Su Yiming of China earned the silver and Mark McMorris of Canada took the bronze.
McMorris was happy for his countryman.
“Max beat (expletive) cancer and it’s pretty sick to see him do well,” McMorris said. “And he didn’t come to any slopestyle this year. It’s not his strong suit. Big air is, and he just won slopestyle today.”
MEN’S DOWNHILL
Beat Feuz of Switzerland won the gold medal in the men’s downhill, the one major victory that was missing from his impressive career accomplishments.
“I can’t think of anything more beautiful than flying home with a gold medal around my neck,” said Feuz, the four-time reigning World Cup downhill champion who won the silver medal in super‑G and the bronze in downhill at the 2018 Olympics.

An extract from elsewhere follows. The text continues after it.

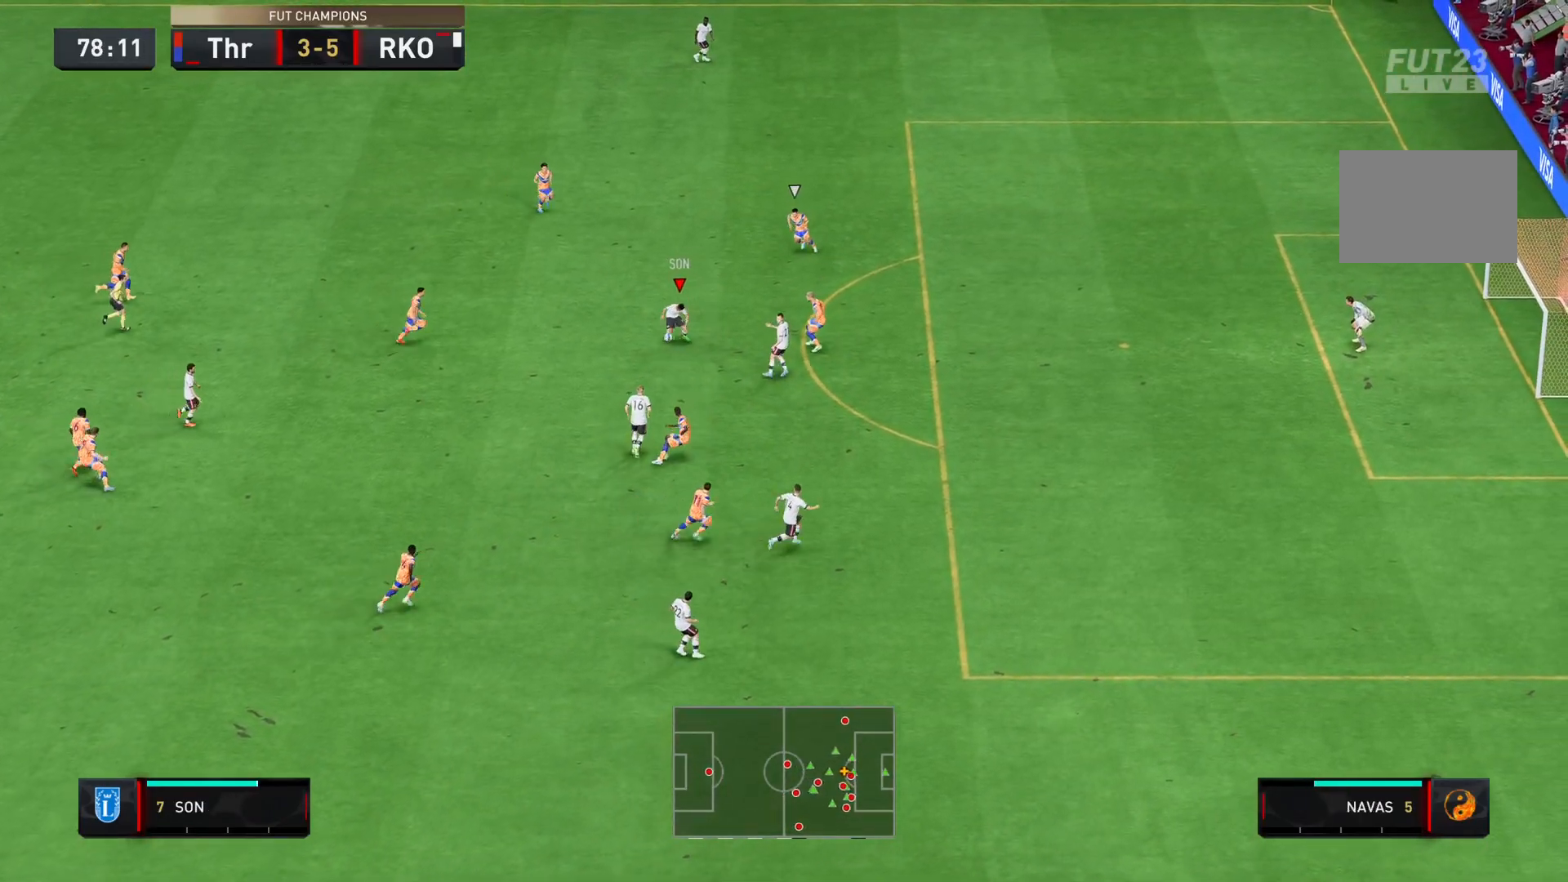
{"buttons": [], "left_stick": "down", "right_stick": "center", "events": [[17, "left_stick", "down-right"], [284, "left_stick", "down"]]}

The diminutive downhiller edged 41-year-old Johan Clarey of France, with two-time Olympic champion Matthias Mayer of Austria getting bronze.
American skier Mikaela Shiffrin’s boyfriend, Aleksander Aamodt Kilde of Norway, was fifth.
GOLDEN WÜST
Dutch speedskater Ireen Wüst became the first athlete to win individual gold medals at five different Olympics when she took the 1,500 meters in an Olympic-record time of 1 minute, 53.28 seconds at the Ice Ribbon oval.

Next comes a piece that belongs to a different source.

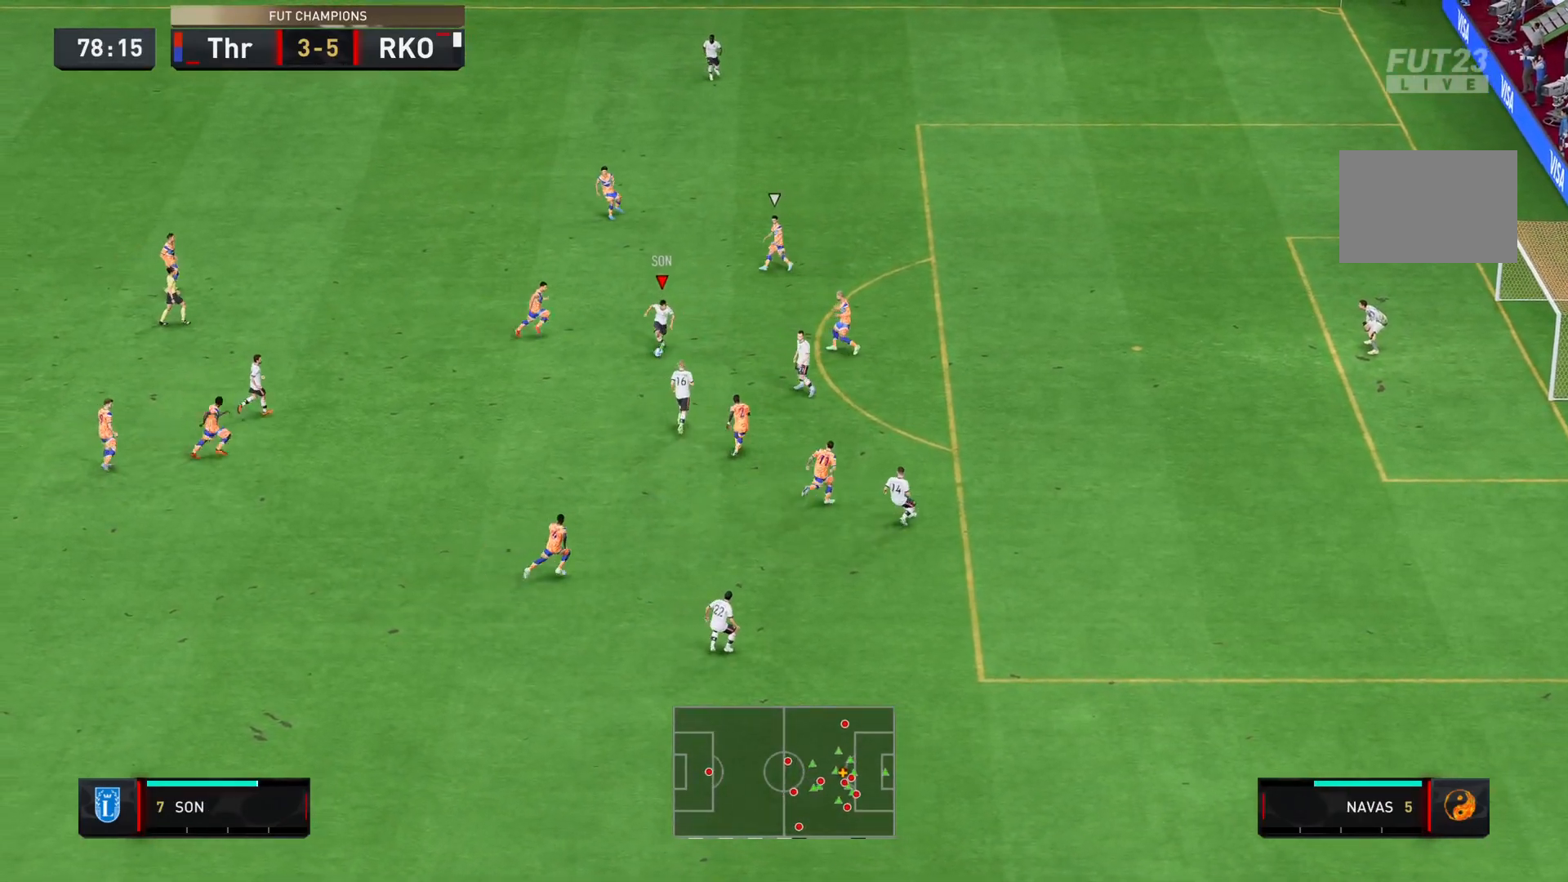
{"buttons": [], "left_stick": "down-left", "right_stick": "center", "events": [[17, "left_stick", "down-left"]]}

She now has six gold medals, five in individual events that are evenly distributed over each of the Olympics she’s competed in. She’s the most- decorated speedskater in Winter Olympic history with 12 medals.
“I don’t know what it is. I just see the rings and something magical happens,” said the 35-year-old Wüst, who plans to retire after the Beijing Games.
SHORT TRACK MAYHEM
Ren Ziwei of China survived a wild finish to win the men’s 1,000 meters in short track speedskating. Liu Shaolin Sandor of Hungary crossed the line first but was penalized twice and earned a yellow card. That elevated Ren, who crossed second, to the gold medal.
Liu appeared to bump Ren in taking the lead late in the race. Ren grabbed Liu approaching the finish line. Liu still managed to cross first before going down. The referee assessed the penalties to Liu.
Earlier, Arianna Fontana of Italy burnished her legacy as short track’s most decorated skater with her second Olympic medal in Beijing, the gold in the women’s 500. She let out a yell as she crossed the line to earn her 10th career medal.